What Bloodwork Can Tell Us
The insights we can gain into your pet's health depend on the type of bloodwork we order. For instance, we can order various CBC and chemistry panels that provide different data based on our specific measurement needs and our objectives for understanding your pet's health.
Complete Blood Count (CBC)
Each white blood cell type responds specifically to threats the immune system encounters. When analyzing your pet's blood sample, the veterinarian utilizes a CBC to determine the total white blood cell count and the quantity of each white blood cell type present.

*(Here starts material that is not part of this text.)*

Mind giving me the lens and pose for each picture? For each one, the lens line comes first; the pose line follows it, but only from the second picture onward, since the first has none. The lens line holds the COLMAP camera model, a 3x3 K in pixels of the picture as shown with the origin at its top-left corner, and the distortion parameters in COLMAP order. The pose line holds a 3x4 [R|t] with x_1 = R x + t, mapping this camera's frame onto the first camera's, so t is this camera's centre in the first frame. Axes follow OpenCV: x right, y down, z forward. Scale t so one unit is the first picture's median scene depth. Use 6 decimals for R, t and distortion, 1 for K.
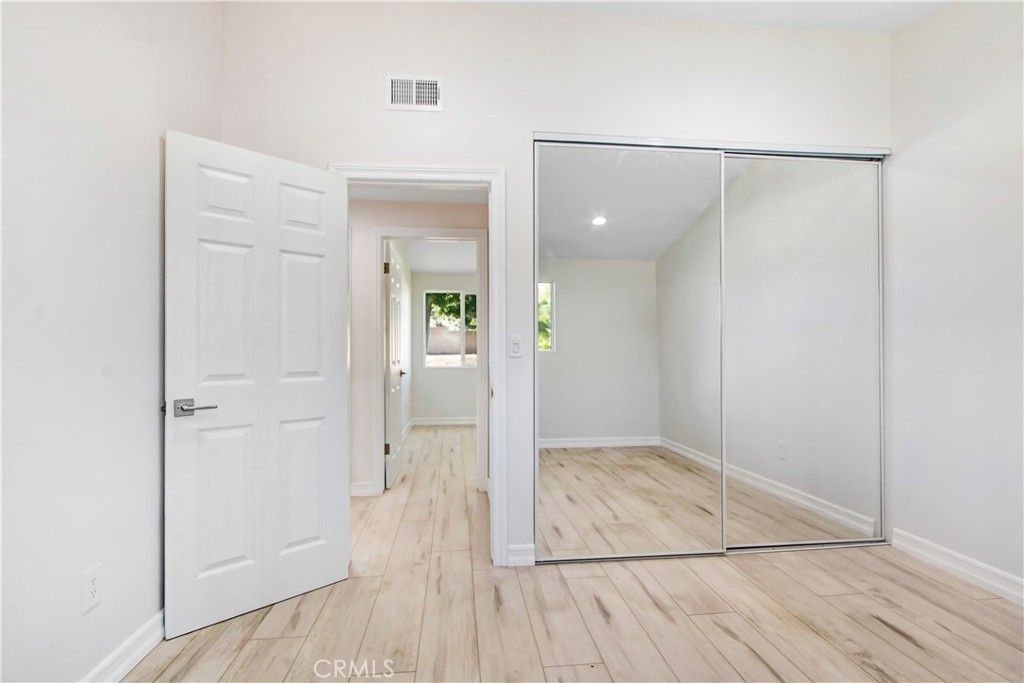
lens RADIAL K [[478.4, 0, 508.9], [0, 478.4, 345.5], [0, 0, 1]] dist [-0.015574, 0.001827]
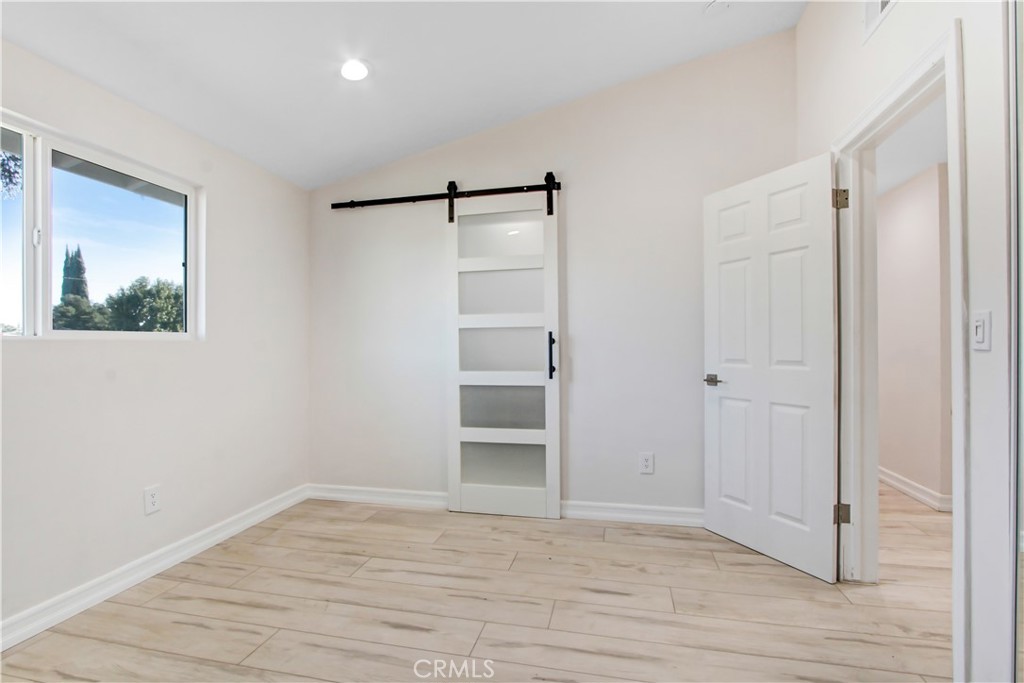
lens RADIAL K [[478.4, 0, 507.5], [0, 478.4, 342.0], [0, 0, 1]] dist [-0.015574, 0.001827]
pose [[-0.328946, 0.000154, -0.944349, 0.798564], [0.018945, 0.999800, -0.006436, 0.008308], [0.944159, -0.020008, -0.328883, 0.760596]]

Red blood cells (RBCs) serve the vital function of transporting oxygen to various tissues throughout the body. A CBC assesses the RBC count in your pet's blood and assesses their oxygen-carrying capacity based on hemoglobin levels within your furry friend's bloodstream.
Platelets contribute to the blood clotting process. If your dog possesses an insufficient platelet count, blood clotting may be delayed, potentially leading to abnormal or excessive bleeding. A CBC is instrumental in quantifying the platelet count in your dog's blood.

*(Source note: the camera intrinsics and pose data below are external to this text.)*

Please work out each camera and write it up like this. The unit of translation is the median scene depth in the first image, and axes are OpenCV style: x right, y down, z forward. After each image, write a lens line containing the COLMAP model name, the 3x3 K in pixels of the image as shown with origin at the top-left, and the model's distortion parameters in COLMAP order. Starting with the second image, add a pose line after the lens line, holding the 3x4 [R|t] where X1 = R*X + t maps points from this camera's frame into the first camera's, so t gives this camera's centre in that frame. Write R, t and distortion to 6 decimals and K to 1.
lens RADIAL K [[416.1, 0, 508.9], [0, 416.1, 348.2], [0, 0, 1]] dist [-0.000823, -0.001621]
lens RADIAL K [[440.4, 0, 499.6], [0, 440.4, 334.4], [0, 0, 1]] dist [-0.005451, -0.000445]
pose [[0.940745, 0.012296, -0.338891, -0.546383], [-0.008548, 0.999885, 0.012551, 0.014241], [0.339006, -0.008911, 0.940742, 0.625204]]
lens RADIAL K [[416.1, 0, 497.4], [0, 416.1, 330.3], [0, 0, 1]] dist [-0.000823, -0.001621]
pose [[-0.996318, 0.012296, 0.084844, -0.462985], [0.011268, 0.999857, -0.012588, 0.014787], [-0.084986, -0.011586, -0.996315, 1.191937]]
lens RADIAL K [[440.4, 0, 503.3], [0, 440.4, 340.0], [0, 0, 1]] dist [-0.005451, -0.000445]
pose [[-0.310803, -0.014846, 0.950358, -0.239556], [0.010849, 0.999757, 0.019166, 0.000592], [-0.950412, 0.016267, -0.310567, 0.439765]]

For example, we can request a routine CBC, which yields numerical values pertaining to cell counts from diagnostic machine-obtained samples. A CBC with a pathology review will be forwarded to a clinical pathologist responsible for the microscopic examination of a blood sample to verify machine-provided counts and detect abnormal cells. Damaged cells may indicate serious health issues such as leukemia, infections, anemia, poisoning, parasites, or other grave health concerns.

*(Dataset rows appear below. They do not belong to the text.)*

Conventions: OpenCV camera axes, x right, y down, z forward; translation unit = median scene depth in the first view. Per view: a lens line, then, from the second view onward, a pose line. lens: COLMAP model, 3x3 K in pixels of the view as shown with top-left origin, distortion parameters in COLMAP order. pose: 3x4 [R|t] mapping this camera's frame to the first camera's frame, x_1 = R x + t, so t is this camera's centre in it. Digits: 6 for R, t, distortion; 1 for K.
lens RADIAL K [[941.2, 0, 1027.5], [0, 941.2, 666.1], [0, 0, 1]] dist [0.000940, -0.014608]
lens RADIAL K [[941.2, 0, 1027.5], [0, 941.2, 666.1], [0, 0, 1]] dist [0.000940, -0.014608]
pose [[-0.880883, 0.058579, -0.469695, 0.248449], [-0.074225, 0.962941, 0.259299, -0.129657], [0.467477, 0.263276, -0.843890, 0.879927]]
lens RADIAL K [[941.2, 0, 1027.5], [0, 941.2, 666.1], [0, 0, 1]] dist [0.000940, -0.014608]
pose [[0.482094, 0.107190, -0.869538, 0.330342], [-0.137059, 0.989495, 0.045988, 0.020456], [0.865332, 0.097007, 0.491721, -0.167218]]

The rationale behind conducting bloodwork before surgery is the CBC's capability to identify low platelet levels. Platelets are essential in preventing excessive bleeding, and their levels must meet certain criteria to avoid excessive blood loss in your pet. Low platelet counts could also indicate the presence of severe infections, such as tick-borne illnesses, or life-threatening diseases.
Blood Chemistry Profile
We can gain valuable insights into the compounds present in your pet's bloodstream by analyzing a blood chemistry profile. This analysis provides a clear assessment of your dog's kidney function.
Furthermore, we can identify potential renal system abnormalities in cases of dehydration or obstructions. The liver's role in your dog's health is crucial, and elevated chemical values in this area may indicate liver disease or abnormalities in other organs. This test can also uncover abnormal electrolyte levels, which can be associated with conditions like seizures and gastrointestinal disease.
Blood protein levels are essential for your dog's physical well-being. They contribute to the proper functioning of the immune system and blood clotting. A blood chemistry profile reveals vital information about total protein levels, albumin levels, and globulin levels.
However, it's important to note that bloodwork results rarely provide information about the presence or spread of cancer in your pet's body. Nevertheless, CBC and chemistry panels can confirm that your animal responds to the prescribed treatment plan without complications, such as anemia or elevated kidney values. Failure to detect these issues could lead to blood loss, eventually resulting in weakness or organ failure and collapse in your dog.
Regular Blood Testing
Now that you understand some of the most common blood tests and what they can tell us about your dog's health, you're probably wondering how often your pet should have this done as part of their health checkup.
Our furry companions' lifespans are much shorter than ours. That's why we recommend veterinary blood tests for healthy pets annually. For dogs approaching their senior years, semi-annual tests are typically best.
If your pet is undergoing an anesthetic procedure, bloodwork should be current (within a month). Pets that are ill or have health conditions may need bloodwork more frequently - monthly, weekly, daily, or hourly, depending on the health issue and its severity.